What needs to be done:
Repeat each line of the material exactly.

Information shown:
--------------------------------------------------

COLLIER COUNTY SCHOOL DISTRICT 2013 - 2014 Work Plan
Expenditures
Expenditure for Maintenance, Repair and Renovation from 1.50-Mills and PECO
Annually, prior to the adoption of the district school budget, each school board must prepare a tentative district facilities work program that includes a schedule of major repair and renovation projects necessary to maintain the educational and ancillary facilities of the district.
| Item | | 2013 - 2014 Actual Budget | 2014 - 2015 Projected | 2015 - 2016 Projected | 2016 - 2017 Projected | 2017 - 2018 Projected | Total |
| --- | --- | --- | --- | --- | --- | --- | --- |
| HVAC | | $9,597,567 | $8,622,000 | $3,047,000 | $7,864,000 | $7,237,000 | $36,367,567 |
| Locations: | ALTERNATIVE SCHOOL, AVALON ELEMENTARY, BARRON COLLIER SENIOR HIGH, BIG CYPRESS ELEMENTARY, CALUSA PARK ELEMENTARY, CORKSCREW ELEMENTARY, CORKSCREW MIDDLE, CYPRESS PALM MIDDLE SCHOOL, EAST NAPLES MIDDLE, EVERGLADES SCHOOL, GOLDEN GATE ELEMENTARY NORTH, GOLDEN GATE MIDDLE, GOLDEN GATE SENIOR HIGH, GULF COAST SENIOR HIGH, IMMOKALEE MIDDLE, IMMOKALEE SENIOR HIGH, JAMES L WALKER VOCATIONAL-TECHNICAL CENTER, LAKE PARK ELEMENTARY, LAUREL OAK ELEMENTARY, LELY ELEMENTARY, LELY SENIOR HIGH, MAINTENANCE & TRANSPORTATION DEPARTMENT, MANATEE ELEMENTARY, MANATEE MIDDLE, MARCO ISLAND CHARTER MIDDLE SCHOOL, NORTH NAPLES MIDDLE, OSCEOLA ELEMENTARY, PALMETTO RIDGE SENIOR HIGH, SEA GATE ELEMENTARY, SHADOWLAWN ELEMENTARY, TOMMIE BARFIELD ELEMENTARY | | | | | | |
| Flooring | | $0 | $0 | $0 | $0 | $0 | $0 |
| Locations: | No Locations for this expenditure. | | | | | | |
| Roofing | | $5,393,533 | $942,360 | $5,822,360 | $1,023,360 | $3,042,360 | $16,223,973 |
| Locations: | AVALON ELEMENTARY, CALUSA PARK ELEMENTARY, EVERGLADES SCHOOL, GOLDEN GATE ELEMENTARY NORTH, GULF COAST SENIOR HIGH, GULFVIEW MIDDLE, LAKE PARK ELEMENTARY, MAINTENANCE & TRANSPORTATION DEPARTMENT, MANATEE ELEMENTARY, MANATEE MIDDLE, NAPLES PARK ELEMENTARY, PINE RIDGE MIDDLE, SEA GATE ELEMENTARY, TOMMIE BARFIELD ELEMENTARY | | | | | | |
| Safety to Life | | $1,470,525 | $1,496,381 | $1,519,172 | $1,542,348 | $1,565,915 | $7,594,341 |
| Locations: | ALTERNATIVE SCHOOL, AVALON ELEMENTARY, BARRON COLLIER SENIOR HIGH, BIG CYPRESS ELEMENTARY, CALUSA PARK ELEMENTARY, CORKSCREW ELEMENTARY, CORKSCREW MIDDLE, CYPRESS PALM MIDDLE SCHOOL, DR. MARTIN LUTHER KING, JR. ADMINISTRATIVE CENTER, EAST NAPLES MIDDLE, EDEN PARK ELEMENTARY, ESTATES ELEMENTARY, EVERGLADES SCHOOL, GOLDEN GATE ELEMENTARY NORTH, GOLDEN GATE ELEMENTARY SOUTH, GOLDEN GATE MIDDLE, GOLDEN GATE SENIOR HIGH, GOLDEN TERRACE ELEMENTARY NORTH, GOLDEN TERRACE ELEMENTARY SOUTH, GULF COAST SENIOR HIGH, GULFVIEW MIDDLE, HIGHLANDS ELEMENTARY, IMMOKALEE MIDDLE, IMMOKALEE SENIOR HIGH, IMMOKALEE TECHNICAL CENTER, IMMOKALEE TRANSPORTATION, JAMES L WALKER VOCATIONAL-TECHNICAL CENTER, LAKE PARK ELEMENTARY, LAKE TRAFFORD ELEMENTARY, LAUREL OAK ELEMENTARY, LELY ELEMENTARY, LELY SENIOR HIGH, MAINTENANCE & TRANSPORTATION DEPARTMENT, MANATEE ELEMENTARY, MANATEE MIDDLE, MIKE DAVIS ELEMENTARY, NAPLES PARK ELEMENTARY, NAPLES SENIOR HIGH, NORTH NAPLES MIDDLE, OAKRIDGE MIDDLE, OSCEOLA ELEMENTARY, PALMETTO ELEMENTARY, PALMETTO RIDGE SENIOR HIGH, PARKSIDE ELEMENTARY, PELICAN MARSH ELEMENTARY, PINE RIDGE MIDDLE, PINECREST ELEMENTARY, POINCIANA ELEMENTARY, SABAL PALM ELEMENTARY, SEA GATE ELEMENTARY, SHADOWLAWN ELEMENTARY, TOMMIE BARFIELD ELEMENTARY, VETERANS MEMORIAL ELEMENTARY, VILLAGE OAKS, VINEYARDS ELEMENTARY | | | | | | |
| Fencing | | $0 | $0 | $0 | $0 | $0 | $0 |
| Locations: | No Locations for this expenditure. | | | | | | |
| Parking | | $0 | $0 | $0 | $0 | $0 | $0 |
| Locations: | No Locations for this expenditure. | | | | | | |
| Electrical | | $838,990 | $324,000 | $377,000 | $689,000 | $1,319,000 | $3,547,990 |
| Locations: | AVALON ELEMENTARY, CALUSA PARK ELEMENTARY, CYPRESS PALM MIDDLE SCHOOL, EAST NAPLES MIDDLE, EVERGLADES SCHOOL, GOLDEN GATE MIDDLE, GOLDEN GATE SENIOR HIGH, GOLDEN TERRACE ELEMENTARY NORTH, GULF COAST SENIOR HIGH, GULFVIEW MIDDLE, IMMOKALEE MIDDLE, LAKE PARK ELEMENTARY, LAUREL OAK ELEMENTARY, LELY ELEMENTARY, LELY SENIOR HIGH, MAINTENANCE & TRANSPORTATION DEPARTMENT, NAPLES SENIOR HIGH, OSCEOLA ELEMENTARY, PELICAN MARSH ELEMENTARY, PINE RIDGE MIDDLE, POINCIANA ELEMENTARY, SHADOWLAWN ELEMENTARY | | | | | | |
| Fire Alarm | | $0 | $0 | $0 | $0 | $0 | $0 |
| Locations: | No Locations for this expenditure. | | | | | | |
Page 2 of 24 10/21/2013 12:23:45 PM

--------------------------------------------------

Response:
COLLIER COUNTY SCHOOL DISTRICT 2013 - 2014 Work Plan
Expenditures
Expenditure for Maintenance, Repair and Renovation from 1.50-Mills and PECO
Annually, prior to the adoption of the district school budget, each school board must prepare a tentative district facilities work program that includes a schedule of major repair and renovation projects necessary to maintain the educational and ancillary facilities of the district.
| Item | | 2013 - 2014 Actual Budget | 2014 - 2015 Projected | 2015 - 2016 Projected | 2016 - 2017 Projected | 2017 - 2018 Projected | Total |
| --- | --- | --- | --- | --- | --- | --- | --- |
| HVAC | | $9,597,567 | $8,622,000 | $3,047,000 | $7,864,000 | $7,237,000 | $36,367,567 |
| Locations: | ALTERNATIVE SCHOOL, AVALON ELEMENTARY, BARRON COLLIER SENIOR HIGH, BIG CYPRESS ELEMENTARY, CALUSA PARK ELEMENTARY, CORKSCREW ELEMENTARY, CORKSCREW MIDDLE, CYPRESS PALM MIDDLE SCHOOL, EAST NAPLES MIDDLE, EVERGLADES SCHOOL, GOLDEN GATE ELEMENTARY NORTH, GOLDEN GATE MIDDLE, GOLDEN GATE SENIOR HIGH, GULF COAST SENIOR HIGH, IMMOKALEE MIDDLE, IMMOKALEE SENIOR HIGH, JAMES L WALKER VOCATIONAL-TECHNICAL CENTER, LAKE PARK ELEMENTARY, LAUREL OAK ELEMENTARY, LELY ELEMENTARY, LELY SENIOR HIGH, MAINTENANCE & TRANSPORTATION DEPARTMENT, MANATEE ELEMENTARY, MANATEE MIDDLE, MARCO ISLAND CHARTER MIDDLE SCHOOL, NORTH NAPLES MIDDLE, OSCEOLA ELEMENTARY, PALMETTO RIDGE SENIOR HIGH, SEA GATE ELEMENTARY, SHADOWLAWN ELEMENTARY, TOMMIE BARFIELD ELEMENTARY | | | | | | |
| Flooring | | $0 | $0 | $0 | $0 | $0 | $0 |
| Locations: | No Locations for this expenditure. | | | | | | |
| Roofing | | $5,393,533 | $942,360 | $5,822,360 | $1,023,360 | $3,042,360 | $16,223,973 |
| Locations: | AVALON ELEMENTARY, CALUSA PARK ELEMENTARY, EVERGLADES SCHOOL, GOLDEN GATE ELEMENTARY NORTH, GULF COAST SENIOR HIGH, GULFVIEW MIDDLE, LAKE PARK ELEMENTARY, MAINTENANCE & TRANSPORTATION DEPARTMENT, MANATEE ELEMENTARY, MANATEE MIDDLE, NAPLES PARK ELEMENTARY, PINE RIDGE MIDDLE, SEA GATE ELEMENTARY, TOMMIE BARFIELD ELEMENTARY | | | | | | |
| Safety to Life | | $1,470,525 | $1,496,381 | $1,519,172 | $1,542,348 | $1,565,915 | $7,594,341 |
| Locations: | ALTERNATIVE SCHOOL, AVALON ELEMENTARY, BARRON COLLIER SENIOR HIGH, BIG CYPRESS ELEMENTARY, CALUSA PARK ELEMENTARY, CORKSCREW ELEMENTARY, CORKSCREW MIDDLE, CYPRESS PALM MIDDLE SCHOOL, DR. MARTIN LUTHER KING, JR. ADMINISTRATIVE CENTER, EAST NAPLES MIDDLE, EDEN PARK ELEMENTARY, ESTATES ELEMENTARY, EVERGLADES SCHOOL, GOLDEN GATE ELEMENTARY NORTH, GOLDEN GATE ELEMENTARY SOUTH, GOLDEN GATE MIDDLE, GOLDEN GATE SENIOR HIGH, GOLDEN TERRACE ELEMENTARY NORTH, GOLDEN TERRACE ELEMENTARY SOUTH, GULF COAST SENIOR HIGH, GULFVIEW MIDDLE, HIGHLANDS ELEMENTARY, IMMOKALEE MIDDLE, IMMOKALEE SENIOR HIGH, IMMOKALEE TECHNICAL CENTER, IMMOKALEE TRANSPORTATION, JAMES L WALKER VOCATIONAL-TECHNICAL CENTER, LAKE PARK ELEMENTARY, LAKE TRAFFORD ELEMENTARY, LAUREL OAK ELEMENTARY, LELY ELEMENTARY, LELY SENIOR HIGH, MAINTENANCE & TRANSPORTATION DEPARTMENT, MANATEE ELEMENTARY, MANATEE MIDDLE, MIKE DAVIS ELEMENTARY, NAPLES PARK ELEMENTARY, NAPLES SENIOR HIGH, NORTH NAPLES MIDDLE, OAKRIDGE MIDDLE, OSCEOLA ELEMENTARY, PALMETTO ELEMENTARY, PALMETTO RIDGE SENIOR HIGH, PARKSIDE ELEMENTARY, PELICAN MARSH ELEMENTARY, PINE RIDGE MIDDLE, PINECREST ELEMENTARY, POINCIANA ELEMENTARY, SABAL PALM ELEMENTARY, SEA GATE ELEMENTARY, SHADOWLAWN ELEMENTARY, TOMMIE BARFIELD ELEMENTARY, VETERANS MEMORIAL ELEMENTARY, VILLAGE OAKS, VINEYARDS ELEMENTARY | | | | | | |
| Fencing | | $0 | $0 | $0 | $0 | $0 | $0 |
| Locations: | No Locations for this expenditure. | | | | | | |
| Parking | | $0 | $0 | $0 | $0 | $0 | $0 |
| Locations: | No Locations for this expenditure. | | | | | | |
| Electrical | | $838,990 | $324,000 | $377,000 | $689,000 | $1,319,000 | $3,547,990 |
| Locations: | AVALON ELEMENTARY, CALUSA PARK ELEMENTARY, CYPRESS PALM MIDDLE SCHOOL, EAST NAPLES MIDDLE, EVERGLADES SCHOOL, GOLDEN GATE MIDDLE, GOLDEN GATE SENIOR HIGH, GOLDEN TERRACE ELEMENTARY NORTH, GULF COAST SENIOR HIGH, GULFVIEW MIDDLE, IMMOKALEE MIDDLE, LAKE PARK ELEMENTARY, LAUREL OAK ELEMENTARY, LELY ELEMENTARY, LELY SENIOR HIGH, MAINTENANCE & TRANSPORTATION DEPARTMENT, NAPLES SENIOR HIGH, OSCEOLA ELEMENTARY, PELICAN MARSH ELEMENTARY, PINE RIDGE MIDDLE, POINCIANA ELEMENTARY, SHADOWLAWN ELEMENTARY | | | | | | |
| Fire Alarm | | $0 | $0 | $0 | $0 | $0 | $0 |
| Locations: | No Locations for this expenditure. | | | | | | |
Page 2 of 24 10/21/2013 12:23:45 PM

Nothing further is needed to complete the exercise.